В вестибюле все были в полном составе. Спускаясь с лестницы, он услышал, как его приветствует режиссер, и, глядя на обращенные к нему лица, увидел Готтшалка в центре комнаты, стоящего рядом с Ниной Мэбри. Актриса была в ярком летнем платье, открывающем стройные загорелые руки и ноги. Откинув назад прядь рыжеватых волос, она посмотрела на него быстрым оценивающим взглядом, которым красивые женщины измеряют степень восхищения, вызванного ими. Камерон не спускал с нее глаз, пока шел по вестибюлю.
— Прекрасное представление! — воскликнул режиссер, поднимая бокал. — Со счастливым возвращением!
— Из мертвых, — сказал Камерон со смехом, сымпровизированным только для того, чтобы вызвать улыбку на ее изящных губах и смуглом лице.
— Я же говорил! Герой всегда спасается!
— Снова и снова, — сказал Камерон, едва слыша звук собственного голоса и глядя в ее холодные зеленые глаза.
— Мы беспокоились за тебя, — сказала она серьезно. — Мы думали, ты можешь утонуть.
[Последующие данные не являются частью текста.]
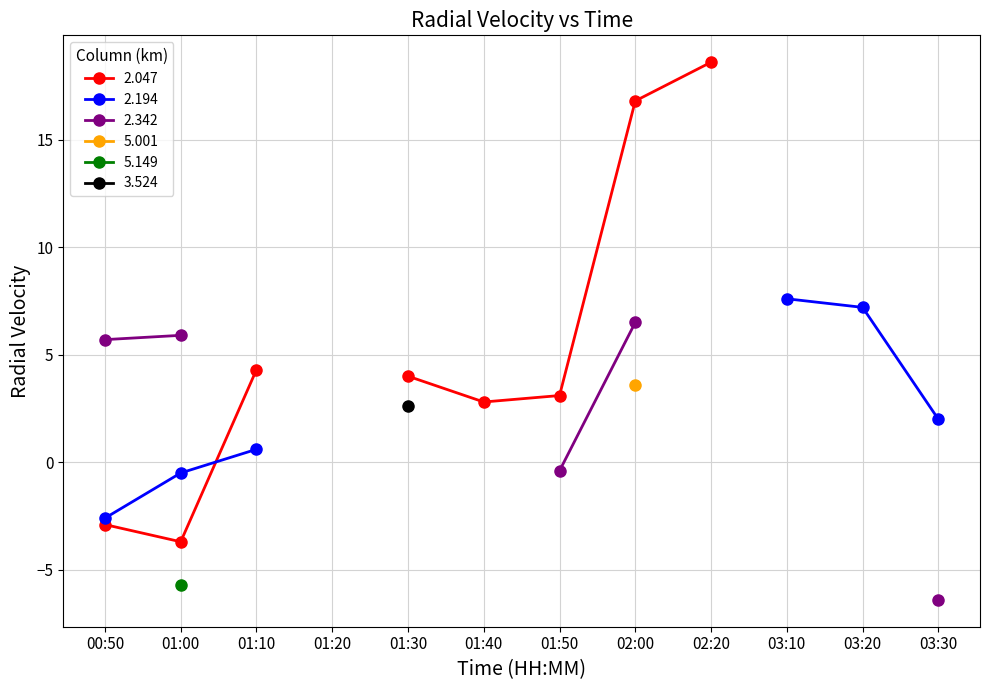

Which series has the widest spread of values?

2.047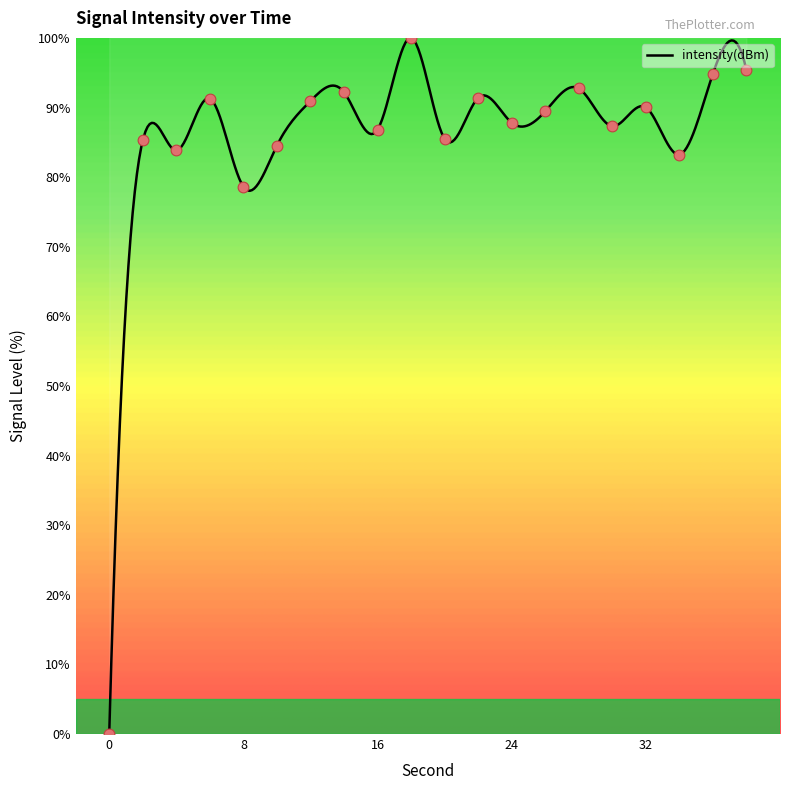

Between 32 and 6, which is larger?

6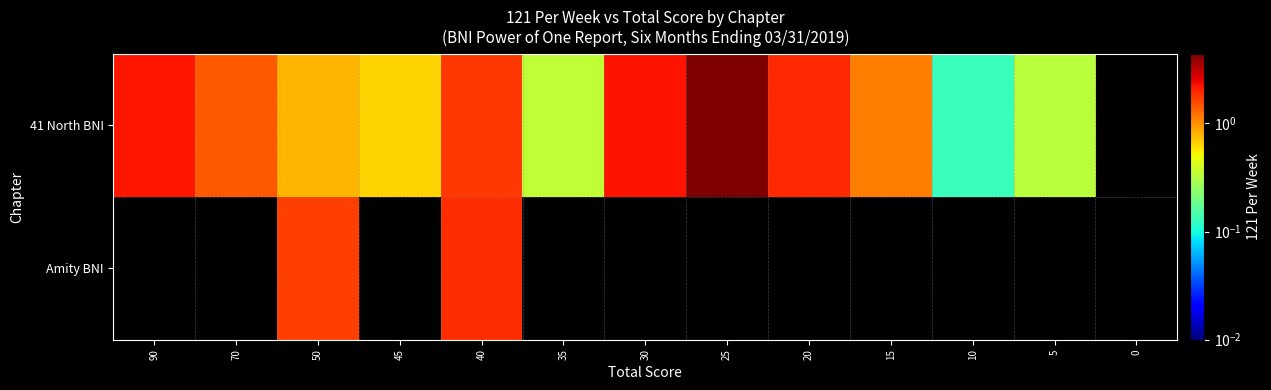

What is the maximum value for 41 North BNI?

4.4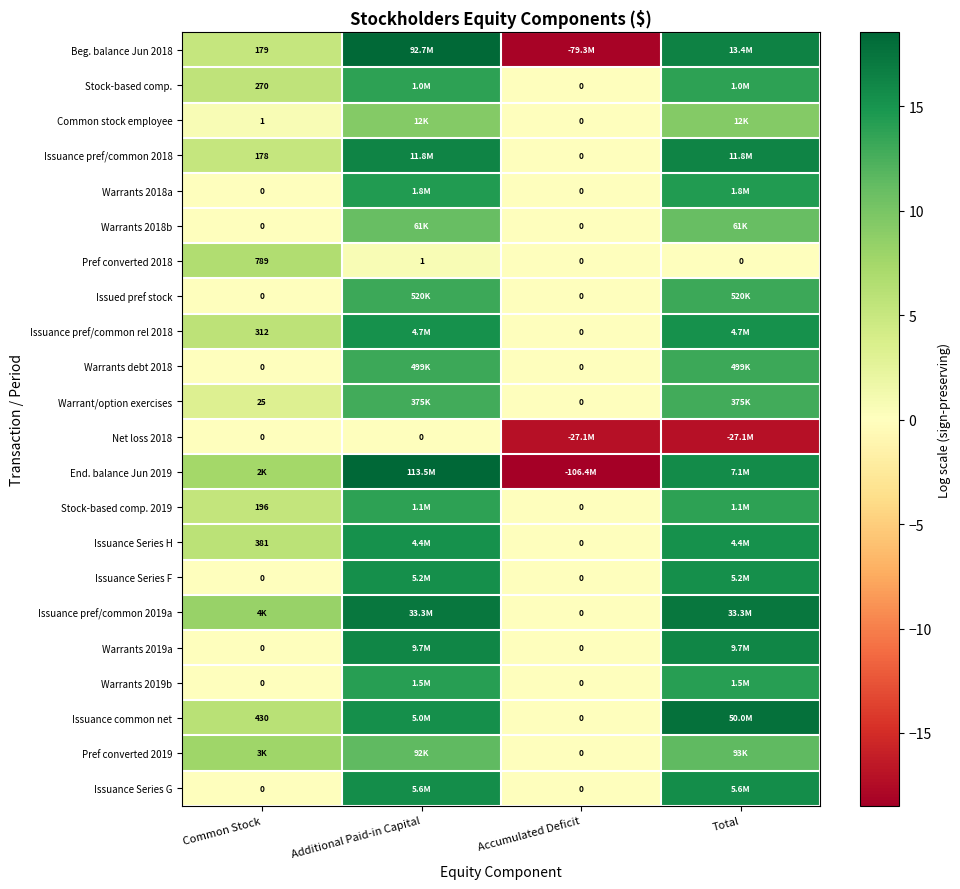

What is the difference between the highest and lowest values at Accumulated Deficit?

18.5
— Я-таки тонул, — сказал Камерон, как ныряльщик, выплывающий из глубин, переводя взгляд с нее на Готтшалка со зловещей улыбкой. — Мне повезло, — продолжал он. — Но я бы не поблагодарил вашего оператора.
— Бруно часто заносит, — ответил режиссер. — У него, видишь ли, есть маленький дефект — односторонний ум, способный верить только в то, что он снимает своей камерой и что из этого выходит в проявочной.
— Бруно дефективный, это верно. Он сумасшедший.
— Но также и волшебник. Подожди, пока увидишь черновой материал трюков. Ты не поверишь, как реально, как пугающе это будет выглядеть. Не знаю, как это ему удается.